Cambodia does not strike us with much impression as much as Singapore, Thailand or Malaysia. From firsthand accounts, a large part of the country has yet to be electrified. A good mall would be as big as our 7-eleven. Personally, I still think of the movie, “Killing Fields”. Although civil liberties have been restored, it has long seemed that this modest nation has found it hard to totally rise above from its genocidally dark past. While we, Filipinos were in extreme lockdown, people were queuing up for ayuda, and positive cases were on an incessant increase in the middle of April, our Indochinese neighboring nation had reported zero cases from its peak of a couple of hundreds. We’re not talking about any economic powerhouse or a bastion of technological advancement here. Through the past months until the recent weeks, government spokespersons have been expressing distress over the availability of the country’s resources in response to the pandemic. I don’t think Cambodia has a more stable economy than ours; so we can’t really blame resources. So, why is a far more industrialized country with a more impressive economy and almost 60 years of democracy (except for the intermission of Marcos Martial Law) obviously faring far worse. So, maybe it’s not really means that this country needs to combat the contagion; but management, intelligent management. Apparently, the clarification to this calamity is within the capabilities of the most unassuming of states. The government dispensed money and waits for medicine from perceived friendly nations. But maybe the solution is not there. Definitely, because others have done it and we haven’t been able to. As implied, we’re not hitting a target that some others had easily hit.

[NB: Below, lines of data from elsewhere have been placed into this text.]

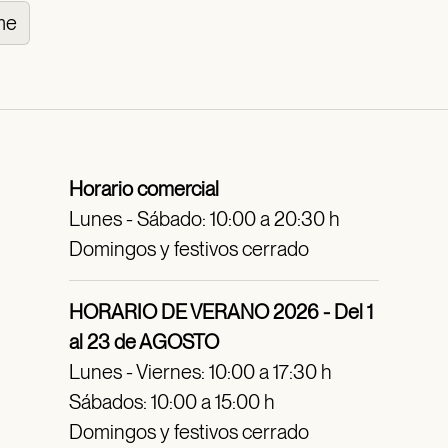
me
Horario comercial
Lunes - Sábado: 10:00 a 20:30 h
Domingos y festivos cerrado
HORARIO DE VERANO 2026 - Del 1
al 23 de AGOSTO
Lunes - Viernes: 10:00 a 17:30 h
Sábados: 10:00 a 15:00 h
Domingos y festivos cerrado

We’ve been hearing the President broadcast his briefings late at night when I would be drowsy and sleepy. If he expressed concrete programs, maybe I missed it or had slept because it had been too late at night. When the opponent gets you on checkmate, you don’t make a move against any other piece but face the check head on. But what the President does in the middle of this health, economic and political crisis is divert from the problem in front of all of us, and turn to his rhetorics against drug pushers, because that’s his comfort zone. How disappointing it is that this problem that we have had for months now can not be solved by intimidation, but by calm, apolitical disposition.
By the way, Cambodia had one month streak of no Covid-19 cases. It was broken in the middle of May by a Filipino who travelled from here, who apparently got past authorities who should have tested him right. (We can’t even pull ourselves up; then we might pull others down.)
“The way of a fool is right in his own eyes, but a wise man listens to advice.”